Article by Ogova Ondego
Published August 30, 2008
The Pan African Federation of Filmmakers (FEPACI) recently brought training specialists, academics, researchers, journalists, film festival organisers and a host of other audiovisual media practitioners to discuss the training of film practitioners in Africa.
Meeting in Windhoek, Namibia, July 31- August 1, 2008 for the Southern African Region Curriculum Symposium, participants were drawn mainly from the Southern African Development Community (SADC)-member nations (Angola, Botswana, Lesotho, Malawi, Mozambique, Namibia, South Africa, Swaziland, Zambia, and Zimbabwe). Other participants came from Tanzania, Kenya, Burkina Faso, Ghana, Ivory Coast, Mali, Benin, Madagascar and Mauritius.
“We are bringing these professionals under one roof to dicuss curriculum discourse with the objective of enabling the regional countries to arrive at a common aim with regard to training of film and television practitioners,” FEPACI Secretary-General Seipati Bulane-Hopa explained. “This is a pilot project that will give birth to other symposia in the upper regions of Africa.”

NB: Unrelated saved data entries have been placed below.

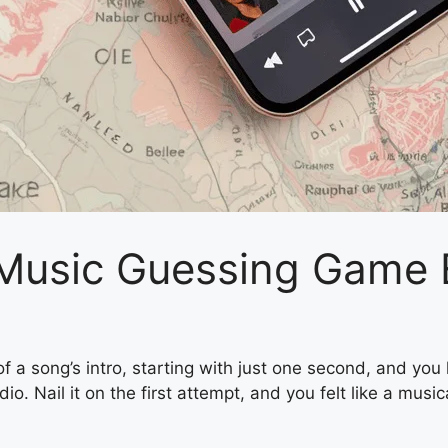
 Music Guessing Game
 a song’s intro, starting with just one second, and you ha
Nail it on the first attempt, and you felt like a musical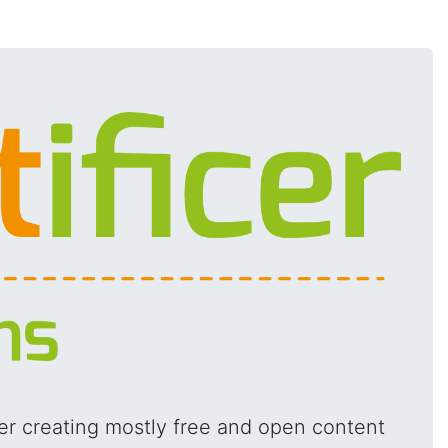
ger creating mostly free and open content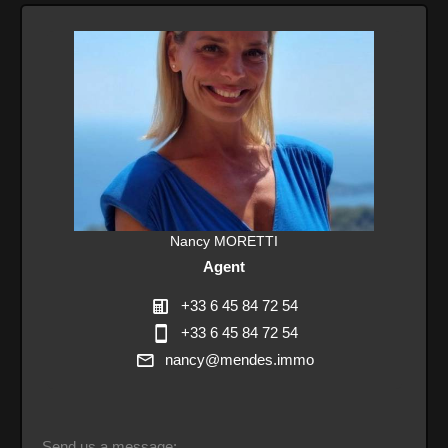
Nancy MORETTI
Agent
+33 6 45 84 72 54
+33 6 45 84 72 54
nancy@mendes.immo
Send us a message: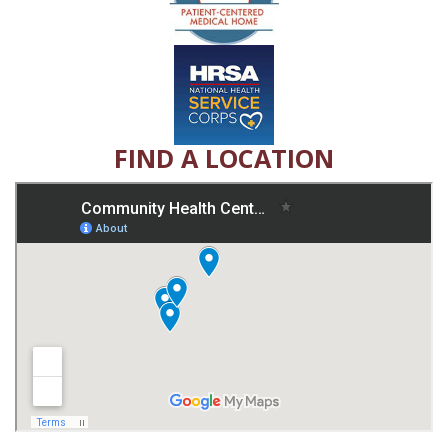
FIND A LOCATION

It was not lost on the organisers and participants that tackling a broad subject like curriculum is not an easy subject in a diverse continent like Africa.
To manage the subject, FEPACI has to begin by defining concepts like ‘film school’, ‘industry’, and ‘curriculum’.
Film appears to not only have failed to take root in Africa but has no formal structures in place. Cinemas have been transformed into worship centres and shopping malls all over Africa. Moreover, film is a trade rather than a profession in most African countries.
The non existence of cinema across Africa and comparatively low patronage where cinemas exist does not augur well for Africa.
Perhaps to feel good, people in the audiovisual sector loosely refer to their trade as an industry but cannot state how much this their industry contributes to their national gross domestic product.
Bearing in mind that Africa lacks cinemas, distribution channels and formal funding agencies for its audiovisual media sector, perhaps the only question that we need to pose is, What kind of curriculum should Africa should adopt? Should it be the American, European or Indian one, or something entirely different? Should this syllabus tackle traditional or contemporary Africa? What kind of curriculum would be appropriate and relevant for Africa?
As a participant aptly noted, the theme of the conference.’The Alignment of Curriculum into the 21st Century Aspirations of the Pan African Industry (was abstract and participants needed) to crystallise what we want to achieve.’
While other observations were that racial, gender, age, identity and cultural dynamics be taken into account and that African cinema be defined by existing contexts and interpretations, it was also stressed that ‘Africanising’ the film ‘industry’ would take Africa backward not forward. Filmmakers, it was noted, should remember their audiences are all over the world and not only in Africa.
There is a tendency to study film in formal institutions and not enough importance is accorded to the technical areas of filmmaking, something that leads to a lack of technicians. Short courses, it was suggested, are important, especially for filmmakers with no formal education. It was also proposed that FEPACI create a repository of products that could be used for research that would be made available to filmmakers and scholars.
It was heart-warming to hear Joel Kaapanda, the minister for Information and Communication Technology in Namibia, pledging government support on promoting the growth and development of the Namibian film sector. He also applauded the FEPACI deliberation on matters related to the training and standardisation of curriculum used in filmmaking in the SADC region.